▶ [Working data]
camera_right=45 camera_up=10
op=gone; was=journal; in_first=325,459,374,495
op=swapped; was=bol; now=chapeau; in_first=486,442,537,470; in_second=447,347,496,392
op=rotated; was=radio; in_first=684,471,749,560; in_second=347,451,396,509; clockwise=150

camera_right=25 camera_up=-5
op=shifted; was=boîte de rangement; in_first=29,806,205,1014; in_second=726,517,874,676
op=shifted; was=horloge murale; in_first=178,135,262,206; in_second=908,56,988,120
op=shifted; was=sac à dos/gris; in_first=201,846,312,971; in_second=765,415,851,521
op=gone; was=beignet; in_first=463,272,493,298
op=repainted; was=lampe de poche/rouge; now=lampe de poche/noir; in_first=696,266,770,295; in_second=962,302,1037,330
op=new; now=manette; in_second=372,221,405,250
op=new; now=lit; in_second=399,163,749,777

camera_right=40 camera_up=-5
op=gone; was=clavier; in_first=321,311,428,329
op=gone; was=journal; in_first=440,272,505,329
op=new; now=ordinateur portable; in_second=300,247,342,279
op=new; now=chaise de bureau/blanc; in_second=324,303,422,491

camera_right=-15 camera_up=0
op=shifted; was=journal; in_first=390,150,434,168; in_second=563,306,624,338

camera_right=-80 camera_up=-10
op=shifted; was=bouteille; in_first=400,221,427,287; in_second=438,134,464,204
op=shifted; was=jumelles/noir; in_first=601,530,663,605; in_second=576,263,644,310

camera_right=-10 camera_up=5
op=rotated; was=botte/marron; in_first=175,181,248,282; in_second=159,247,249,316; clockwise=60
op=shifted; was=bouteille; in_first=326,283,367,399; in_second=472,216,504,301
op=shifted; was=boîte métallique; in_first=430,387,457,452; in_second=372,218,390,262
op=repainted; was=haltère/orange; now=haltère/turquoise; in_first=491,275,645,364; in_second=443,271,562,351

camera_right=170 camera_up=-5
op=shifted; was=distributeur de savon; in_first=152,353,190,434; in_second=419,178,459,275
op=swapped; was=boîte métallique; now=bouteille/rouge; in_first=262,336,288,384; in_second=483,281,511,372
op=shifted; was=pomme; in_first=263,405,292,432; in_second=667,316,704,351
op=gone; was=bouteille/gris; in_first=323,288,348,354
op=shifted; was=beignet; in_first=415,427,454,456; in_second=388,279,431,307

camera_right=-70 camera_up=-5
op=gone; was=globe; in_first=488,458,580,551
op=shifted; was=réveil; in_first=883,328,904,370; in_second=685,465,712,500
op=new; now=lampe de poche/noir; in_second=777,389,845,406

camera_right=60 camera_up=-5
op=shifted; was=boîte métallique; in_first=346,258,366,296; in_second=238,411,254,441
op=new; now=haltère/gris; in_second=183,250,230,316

▶ [Work item] Out of the data above, return each line where the word "gone" can be found.

▶ [Response]
op=gone; was=journal; in_first=325,459,374,495
op=gone; was=beignet; in_first=463,272,493,298
op=gone; was=clavier; in_first=321,311,428,329
op=gone; was=journal; in_first=440,272,505,329
op=gone; was=bouteille/gris; in_first=323,288,348,354
op=gone; was=globe; in_first=488,458,580,551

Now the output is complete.